The building consists of a single cell, five bays in length, with bays marked by large round-arched windows set in a wall some 24’ in height (approaching 7½ m.). These windows are quite plain save for stone abaci at the springing level and little keystones at the apices. A stone string-course runs above, and on top of that, there are recessed rectangles in the brickwork, overshadowed by wide overhanging eaves to the low-pitched tiled roof, recalling St. Paul's, Covent Garden, which was erected in 1631 to the designs of Inigo Jones. The present building may also share with Jones's church the plan of the double square (insofar as one can tell without measurement), but the end elevation here appears to be another square, whereas the height to the eaves at Covent Garden is two-thirds the width.

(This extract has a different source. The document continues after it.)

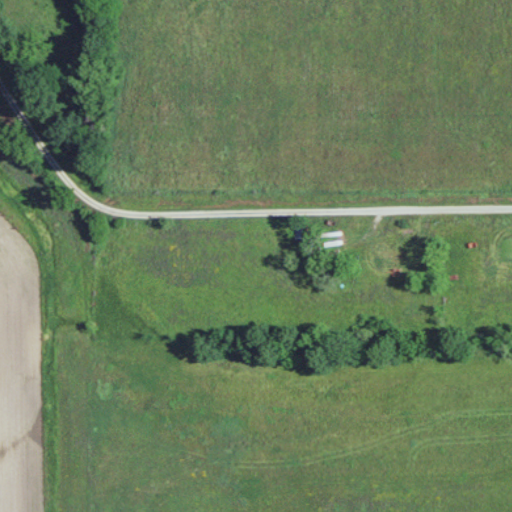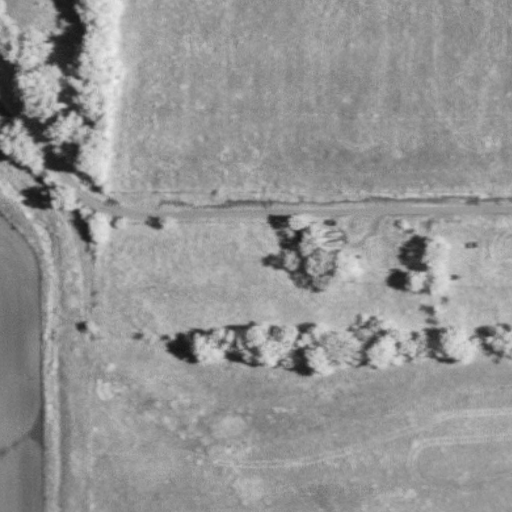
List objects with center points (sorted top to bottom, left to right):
road: (221, 210)
crop: (19, 365)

The church interior at Langton-by-Spilsby has no E. window on which to focus, for the wall outside displays just three blank arches of the same size and shape as the N. and S. windows, while above the string course in the low gable, the recessed rectangles are now segmentally arched. The W. wall contains the doorway - a large plain rectangle, about twelve feet high and six feet wide, with a triangular pediment above - and there is another blank round-headed arch either side of that, with segmental-arched blank recesses above, while above the door in between, there is a blank ellipse in a stone surround, with 'keystones' at the top, bottom and sides. The nave roof is surmounted to the west by a curious, rough-and-ready octagonal belfry (seen in the photograph at the top of the page), added in 1825, approximately six feet high to the north and south and barely half that at the ridge, with two tiers of round sound-holes to the southeast, south, southwest, northwest, north and northeast, and a single tier (which is all there is space for) to the east and west.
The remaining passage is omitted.